Two enormous works hang on a wall of their own, circular pieces easily six feet in diameter. They seem to map out a planet arising from an artist’s active mind, something nobody will ever see until the ink splashes down on the paper.

            While Belmar brings to life imaginary scenes of an otherworldly galaxy, Nina Jerome takes her inspiration from the very forests of her residence. Her exhibition, titled “Entangled,” showcases the order-in-chaos of nature. One piece, made up of 9 individual panels, measures 7 feet, 6 inches by 7 feet, 6 inches. The enormous grid of panels features a tangle of blue, gray and black vines, throwing themselves about the piece with wild abandon unique to the wilderness of New England. The compositions range from dream-like scenes of invading vines and branches to a beautifully life-like rendering of a tree trunk wound up in reddish vines. This piece, called “Entangled Spring,” is accompanied by a charcoal sketch, “Study for Entangled Spring,” which provides a unique and interesting look in at the progression of a piece that many people might assume was an unplanned product of a creative mind. The bones of “Entangled Spring” are evident in the study, and it is clear that one is the product of another. Though “Entangled Spring” is a depiction of the wild tendencies of the brush, there is a certain harmony in the disarray of the vines swarming around the trunk. It’s an interesting composition and one that is certainly worth a visit on its own.

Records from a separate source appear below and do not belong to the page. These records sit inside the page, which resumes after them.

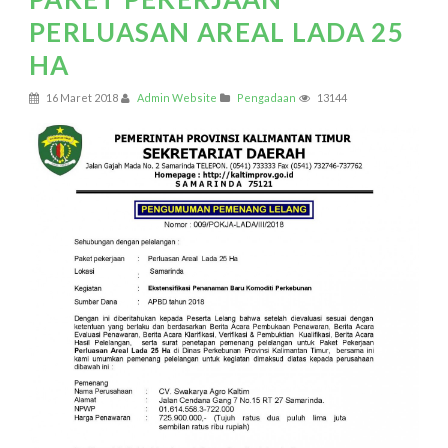
PERLUASAN AREAL LADA 25
HA
16 Maret 2018
Admin Website
Pengadaan
13144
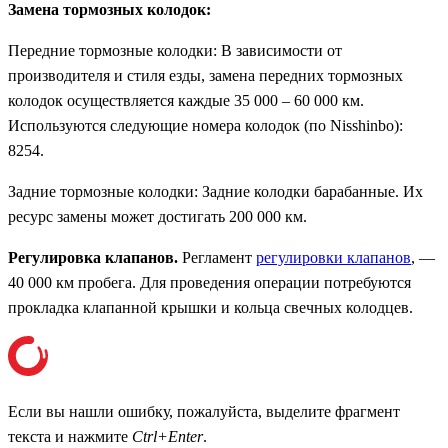
Замена тормозных колодок:
Передние тормозные колодки: В зависимости от
производителя и стиля езды, замена передних тормозных
колодок осуществляется каждые 35 000 – 60 000 км.
Используются следующие номера колодок (по Nisshinbo):
8254.
Задние тормозные колодки:
Задние колодки барабанные. Их
ресурс замены может достигать 200 000 км.
Регулировка клапанов.
Регламент
регулировки клапанов
, —
40 000 км пробега. Для проведения операции потребуются
прокладка клапанной крышки и кольца свечных колодцев.
Если вы нашли ошибку, пожалуйста, выделите фрагмент
текста и нажмите
Ctrl+Enter
.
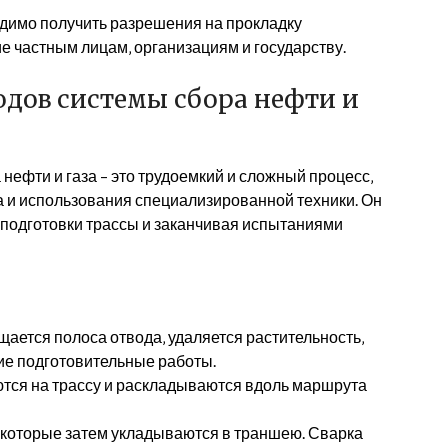
имо получить разрешения на прокладку
 частным лицам‚ организациям и государству.
одов системы сбора нефти и
нефти и газа – это трудоемкий и сложный процесс‚
и использования специализированной техники. Он
т подготовки трассы и заканчивая испытаниями
щается полоса отвода‚ удаляется растительность‚
ие подготовительные работы.
тся на трассу и раскладываются вдоль маршрута
 которые затем укладываются в траншею. Сварка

            The UMaine Museum of Art will display these exhibitions until Dec. 21 of this year. From Joanne Freeman’s “Untitled 1,” a small but incredible array of bold colors and hard-edged forms, to the extra-terrestrial dreamscape nature of Joan Belmar’s work, there’s an exhibition for just about every taste. Admission is free, and with its location in Bangor, the Museum of Art is a solid hit for anybody looking for a cultural activity on the weekend.